He was born in Shifnal in Shropshire on 18 March 1763 the son of John and Mary Hollins. He was originally apprenticed as a stonemason then went to London to train as an architect, specifically studying Vitruvius. He is known to have assisted George Saunders on his Theatre Royal project on New Street in 1793. He then set up his own practice in Birmingham around 1795.

By 1800 he was living at 17 Great Hampton Street in Birmingham. In 1806 he lost a prestigious commission for a memorial to Horatio Nelson in the centre of Birmingham which was instead won by Richard Westmacott.

He exhibited at the Royal Academy from 1821 to 1825.

He died at home in Great Hampton Street on 12 January 1843 aged 79. He is buried in the churchyard of St Paul's Church, Birmingham. The grave is marked by a granite obelisk. An ornate memorial window inside the church holds a bust of William Hollins by his son Peter, who also became a sculptor.

==Architectural works==

- Soho House, Birmingham remodelling for Matthew Boulton (c.1795)
- Library on Union Street, Birmingham (1798) demolished
- Remodelling of Saint Petersburg Mint in Russia (c.1800)
- Christ Church, Birmingham (1805) excluding spire
- Public Office and prison on Moor Street. Birmingham (1805) later called Moor street Lock Up
- General Dispensary on Union Street (1806) only his statue of Hygeia from the building survives
- Egyptian Conduit, Bull Ring, Birmingham (1807) this was a private commission to hide an ugly water conduit and was also known as "Pratchett's Folly" it was widely unpopular
- St. Austin's Church, Birmingham (1809)
- Gothic Tower and other garden structures in gardens at Alton Towers (c.1810)
- Union Mill on Grosvenor Street, Birmingham (1813)
- Gothic remodelling of Handsworth Parish Church (1820)
- Remodelling of St Paul's Church, Birmingham (c.1820)
- Almshouses on Warner St, Bordesley (1831) demolished

==Monuments and Sculptures==
- Memorial to James Johnstone, Worcester Cathedral (1802)
- Memorial to William Holden, Wednesbury Parish Church (1806)
- Memorial to William Withering, Chester Cathedral (1808)
- Coat of Arms (Modern and Ancient Guns) on the Gun Barrel House on Banbury Street, Birmingham (1813)
- Grave of the Venerable Edmund Outram in Birmingham Cathedral (1821)
- Statue of the late Catherine Jenner for Edward Jenner (1840)

==Publications==

Hollins made a precise study of the principles of carving in relation to Roman lettering: this was published under the title of "The British Standard of the Capital Letters contained in the Roman Alphabet". This is one of the first uses of the term "British Standard". It is one of the few books looking at the craft of letter carving.

==Family==
He was married to Catherine (d.1831). They had many children.

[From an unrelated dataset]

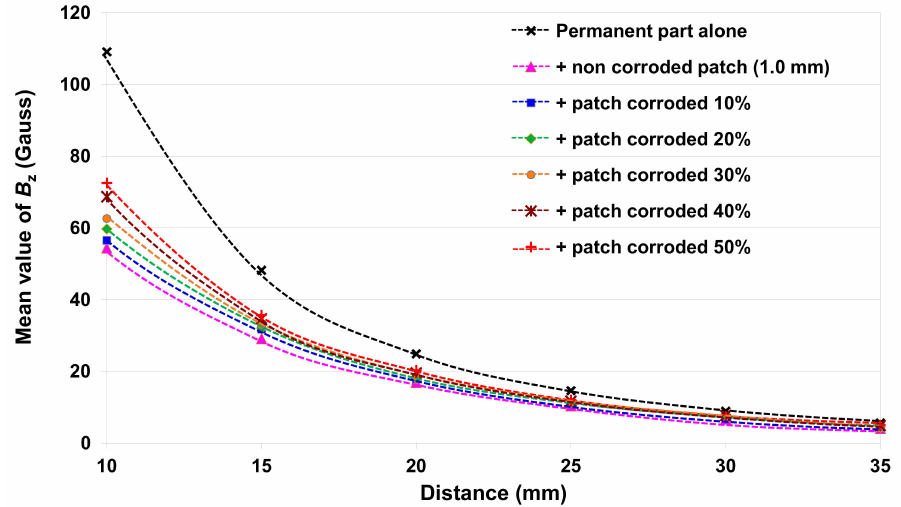
Figure 10. Mean value of B z measured with the Hall gaussmeter as a function of measurement distance for the permanent part, alone and coupled with 1.0 mm-thick patches with different RML, from the 10 mm to 35 mm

His eldest son William Hollins (1788-1831) was also a sculptor and worked in his father's studio. He was an organist at St Paul's Church.

He was father to the sculptor Peter Hollins and uncle to the artist John Hollins.

Thomas his son was also a stonemason.

His youngest daughter "Mrs Bown" cared for him in later life and died in 1891.